Link to original LinkedIn post
OVERALL WINNER
Big congratulations to Craig Nicol for being the overall winner of Advent of Bad Management!
Scenario 1
🎅: “Ugh, it’s only Day 1 and everything’s already gone to hell,” Santa thought as he watched elves frantically produce random amounts of toys. “How hard is it to follow a quota? Oh wait, I forgot to give them one… well they should know what to do by now!”
🤦♀️ Santa forgot to clarify the expected gift-making quota for the elves (not that he’d admit it!), leading to wildly varying toy production. Some elves made 1000 toys quickly; some made 2 to the highest standards.
Scenario 2
🎅: After the fiasco with missing quotas, Santa sighed deeply. “Alright, if they can’t figure it out, I’ll just do it myself,” he muttered, deciding that the only way forward was to loom over every elf and tell them how to hold a paintbrush. “What do I even pay you for?”
🤦♀️ Santa has decided the only solution is to micromanage every elf since they clearly can’t be trusted.
Scenario 3
🎅: “We’re way behind,” Santa mumbled, staring at his workshop calendar. “Alright, everyone, we’re finishing this by tomorrow!” He knew it was impossible, but hey, miracles happen, right? “I really hope miracles happen…”
🤦♀️ Santa realises they’re behind schedule and sets an impossible deadline for all toy production to be complete—by tomorrow.
Scenario 4
🎅: Santa watched the exhausted elves. “Why are they slowing down? It’s not like I asked for the impossible,” he mused, bewildered. “Maybe if I just ignore it, they’ll magically get less tired… right?” The elves, trying to meet the impossible deadline, are visibly exhausted.
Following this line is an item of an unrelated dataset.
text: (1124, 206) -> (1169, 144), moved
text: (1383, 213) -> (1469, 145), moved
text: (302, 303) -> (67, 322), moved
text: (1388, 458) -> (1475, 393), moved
Productivity tanks, the elves start to openly protest.
🤦♀️ Santa’s elves are burnt out after his unrealistic deadline.
Scenario 5
🎅: Santa smiled to himself. “Cookies! Who doesn’t love cookies? This will get them back on track,” he thought. But as he watched elves make nothing but tiny, useless trinkets to maximise their cookie intake, he realised, “Oh… maybe this wasn’t the smartest plan.” Worse, now the elves are getting chonkier and lazier, and napping a lot of the time while covered in crumbs.
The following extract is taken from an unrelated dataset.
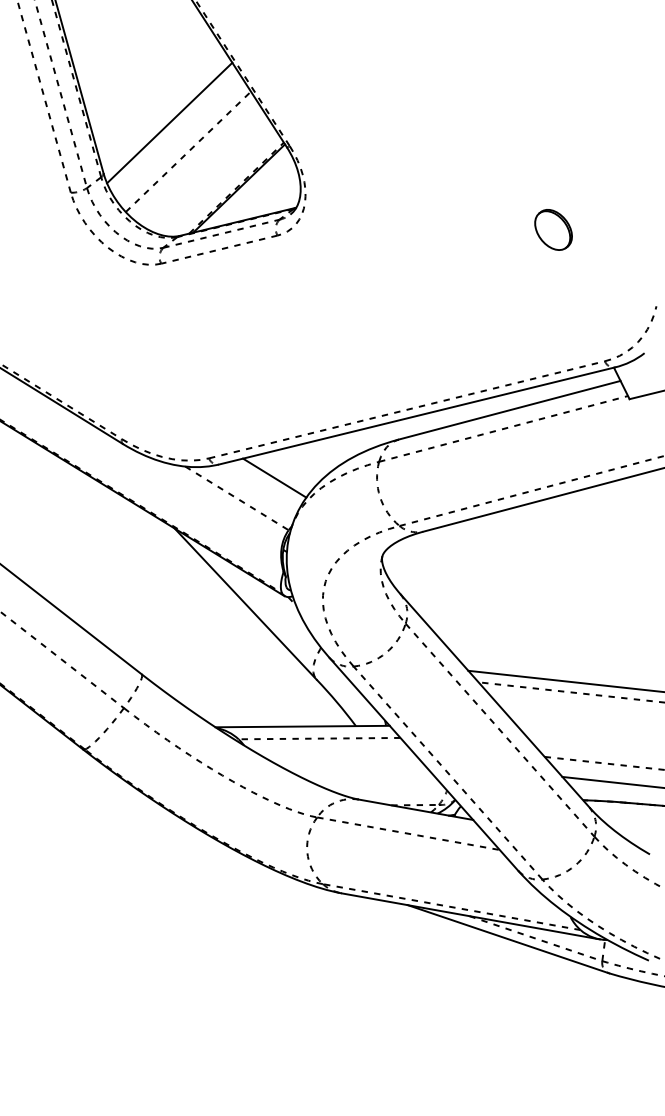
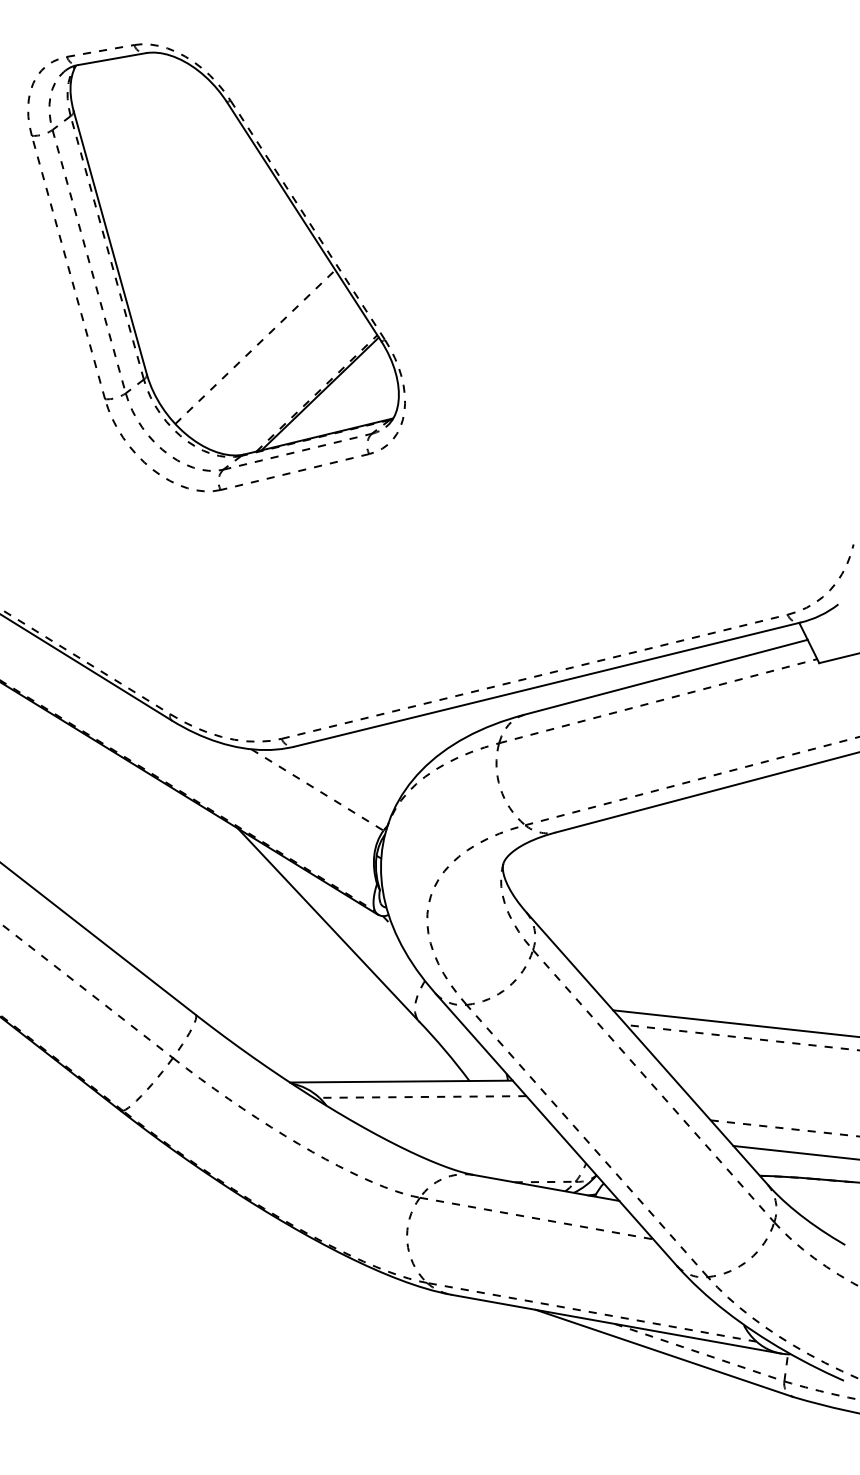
line: (169, 123) -> (231, 310), removed
part: (553, 229) -> (721, 446), removed
line: (274, 477) -> (365, 763), removed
🤦♀️ Santa’s cookie incentive backfired, and now production quality’s plummeted. How can he fix this?
Scenario 6
🎅: Santa blinked in surprise as the reindeer formed a picket line. “Wait, they have complaints too? How hard can it be to pull the sleigh!” He sighed. Feeling neglected because of all the attention on the elves lately, the reindeer stage a revolt, refusing to train their stamina. Santa hadn’t even realised they had complaints.
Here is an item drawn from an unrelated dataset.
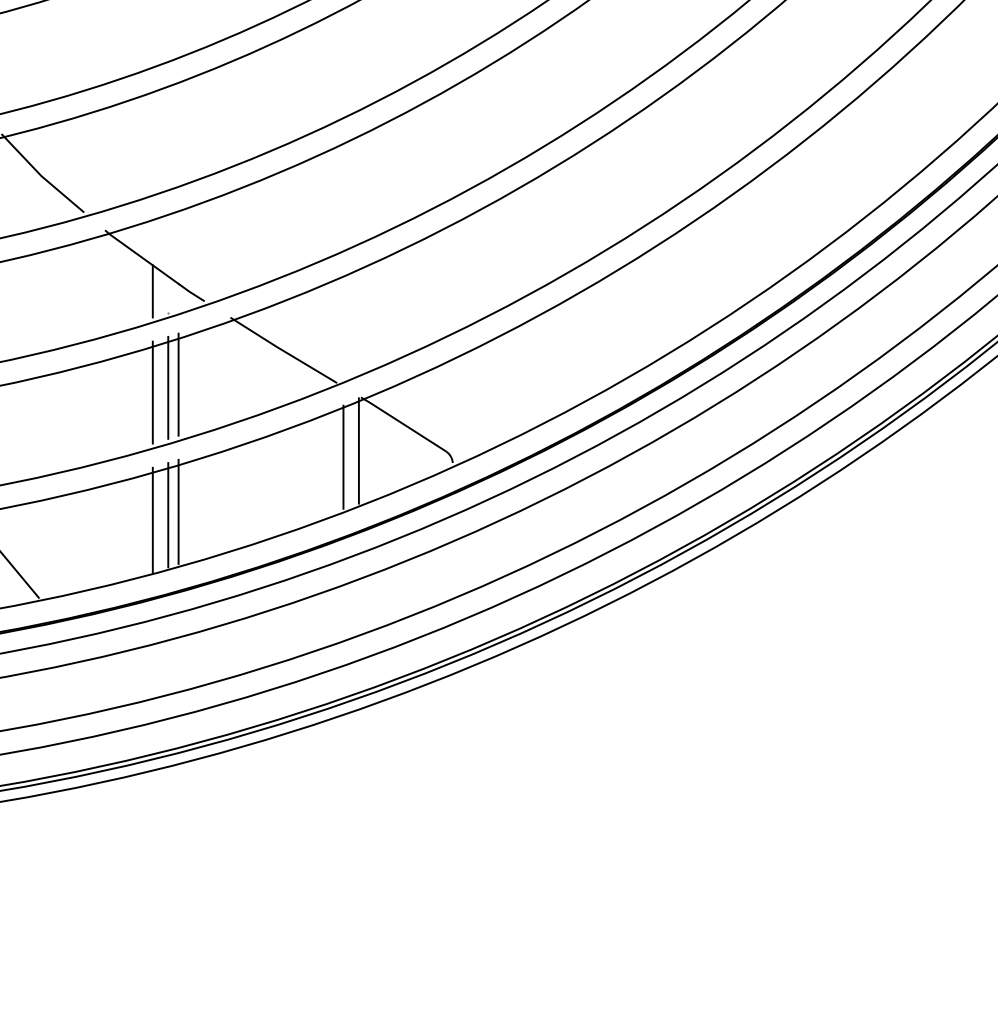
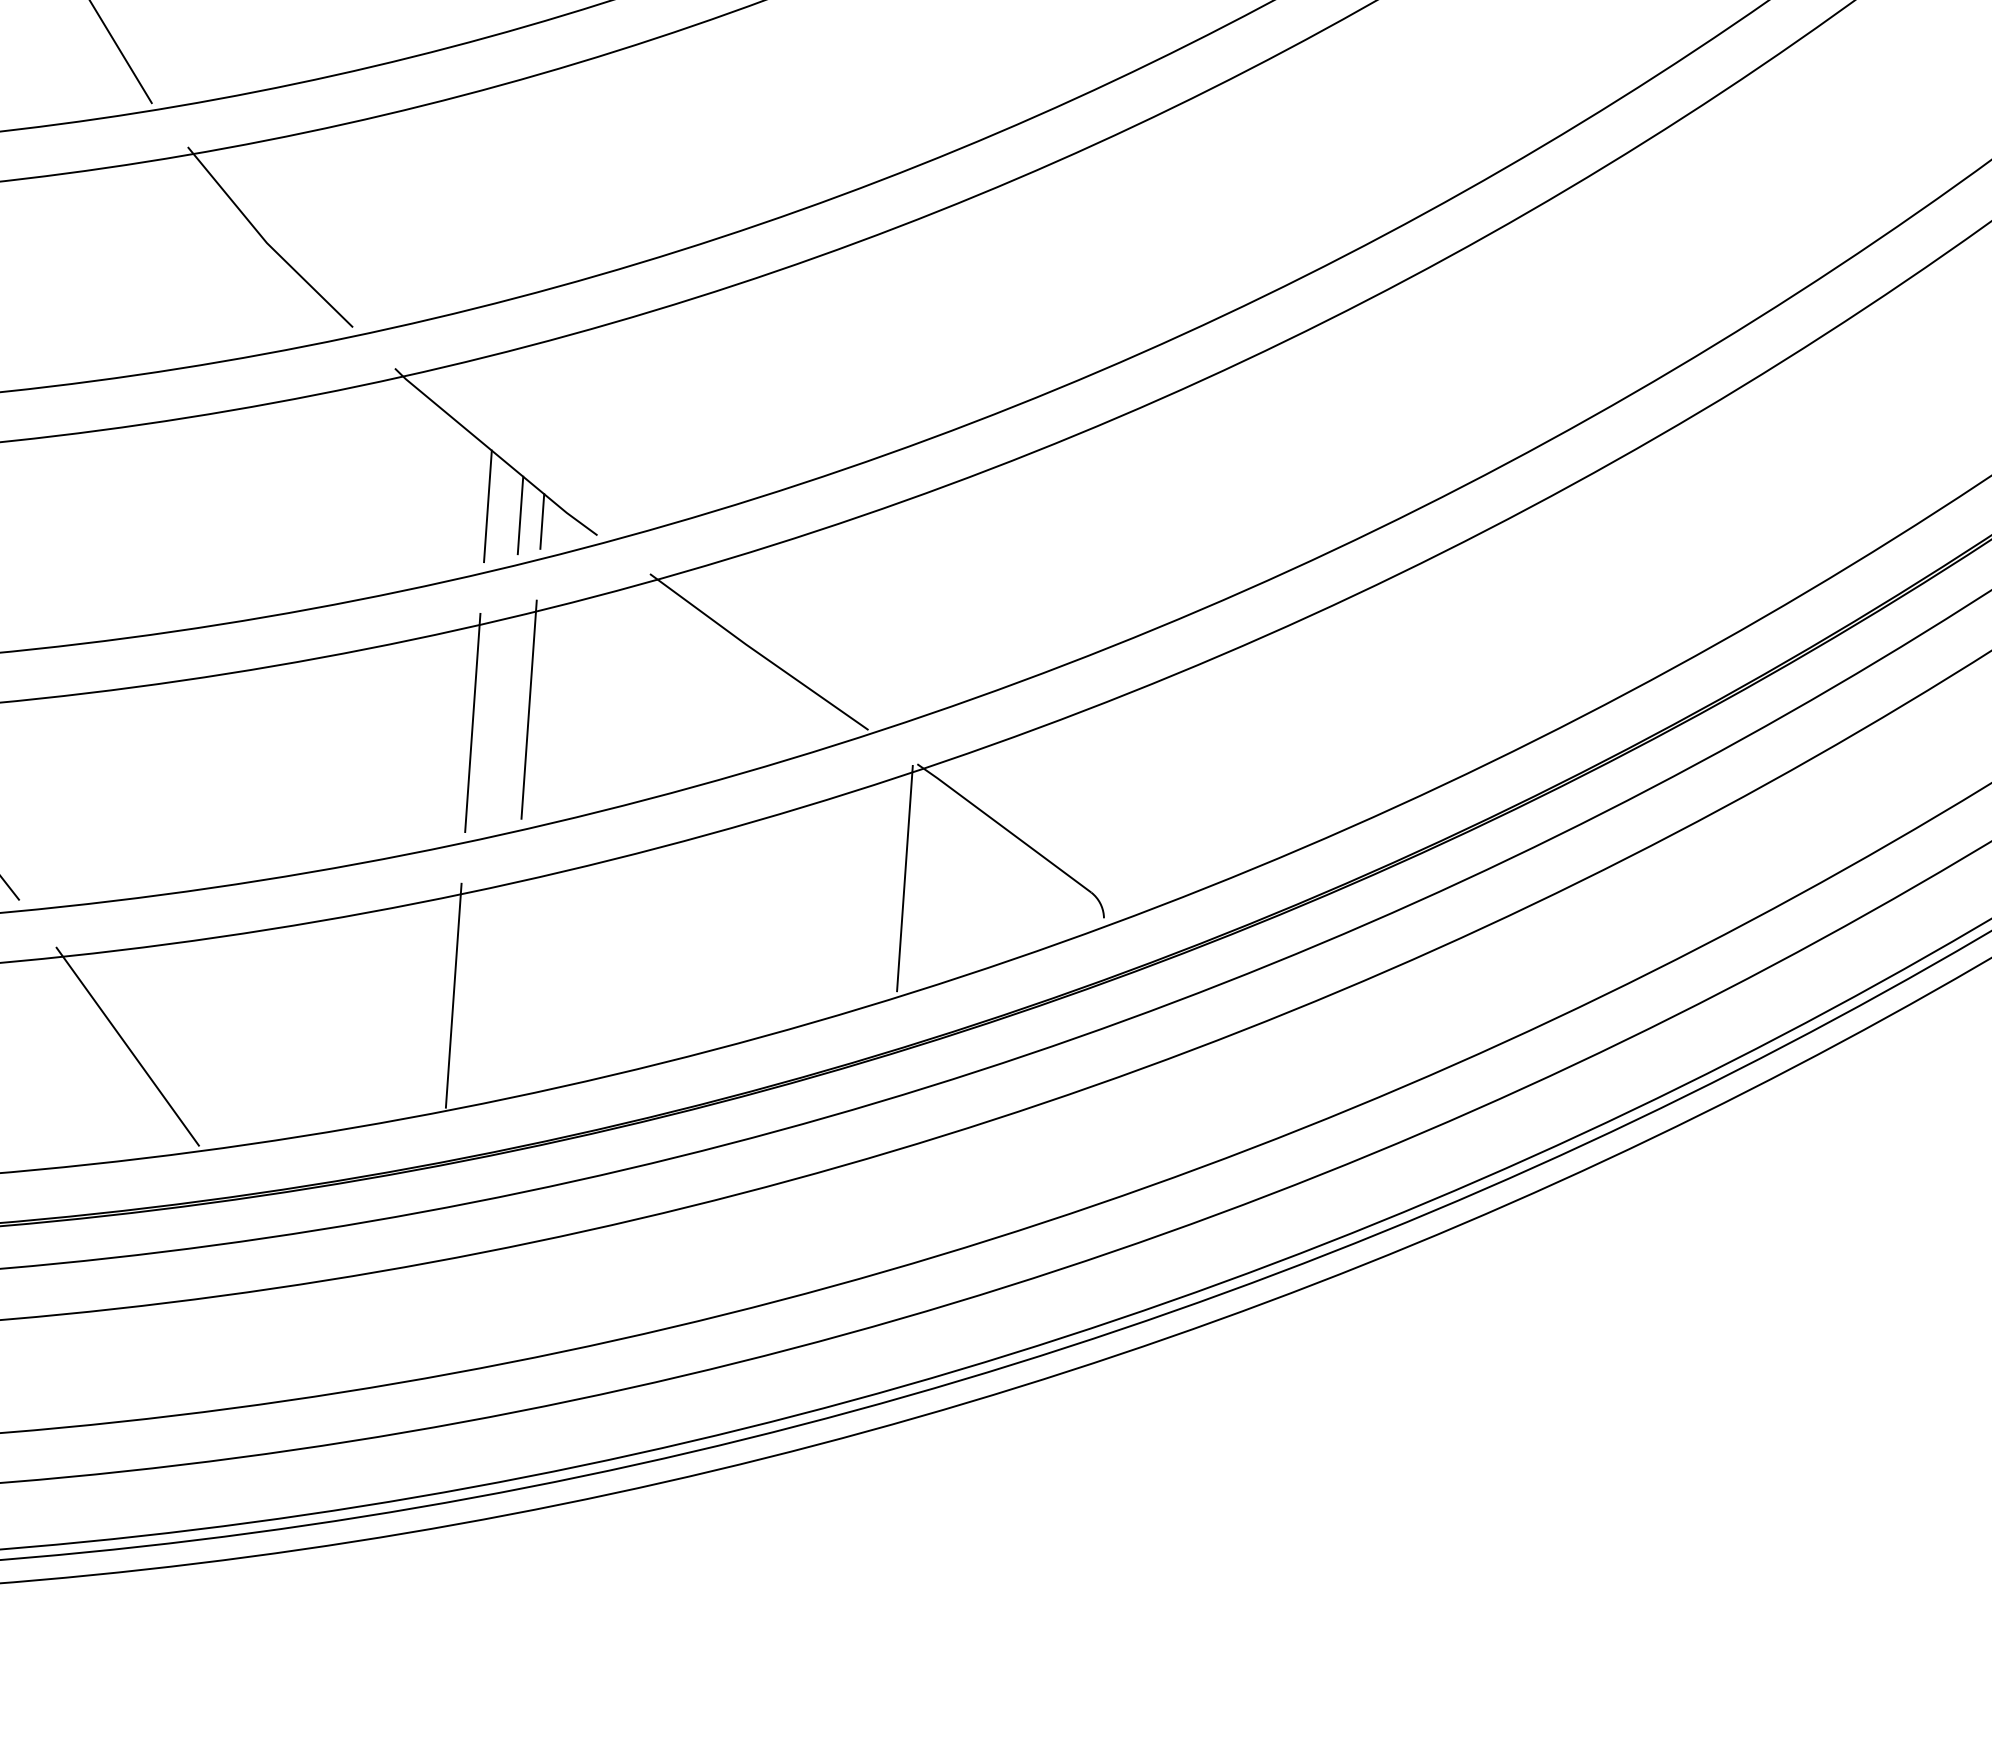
line: (168, 387) -> (507, 714), removed
line: (343, 456) -> (871, 888), removed
line: (178, 511) -> (509, 981), removed
line: (168, 515) -> (487, 988), removed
🤦♀️ Oh no! At this rate the reindeer won’t be able to make the journey to deliver presents.
Scenario 7
🎅: “A new process? From the elves?” Santa scoffed. “No way—I’ve been running this workshop for centuries! I know best.” He dismissed the elves, completely oblivious to their growing frustration. The elves propose a more efficient toy-making process, but Santa dismisses it, convinced his old way works better affecting morale.
🤦♀️ Santa’s ignoring the elves’ great ideas and it’s affecting toy production levels.
Scenario 8
🎅: Santa entered the break room, only to find the reindeer and elves locked in a shouting match over space. “Why does everyone need a break anyway?” he thought, scratching his head. “Maybe if I just let them sort it out…” Tensions rise between the elves and reindeer over shared break room space. No one feels heard, and things are getting tense. Hoofs are scuffing and forks are being brandished!
🤦♀️ Santa’s workshop break room has turned into a battlefield.
Scenario 9
🎅: Santa looked around the workshop. The cheer was gone, the elves were grumpy, and even the reindeer looked disheartened after the recent bust up over the break room. “How did it come to this?” he wondered. “Maybe I forgot what Christmas spirit was all about…” No one feels motivated or appreciated and it’s affecting morale and toy production levels.
🤦♀️ The workshop’s lost the Christmas spirit. How can Santa bring it back?
Scenario 10
🎅: Santa stood before his team, taking a deep breath. “I’ve made mistakes. Lots of them,” he admitted. “It’s time to change, to listen, and to make this workshop a place of joy again.” The elves exchanged glances, a glimmer of hope in their eyes. Santa finally realises he’s been a terrible manager.
🤦♀️ Santa’s ready to make things right.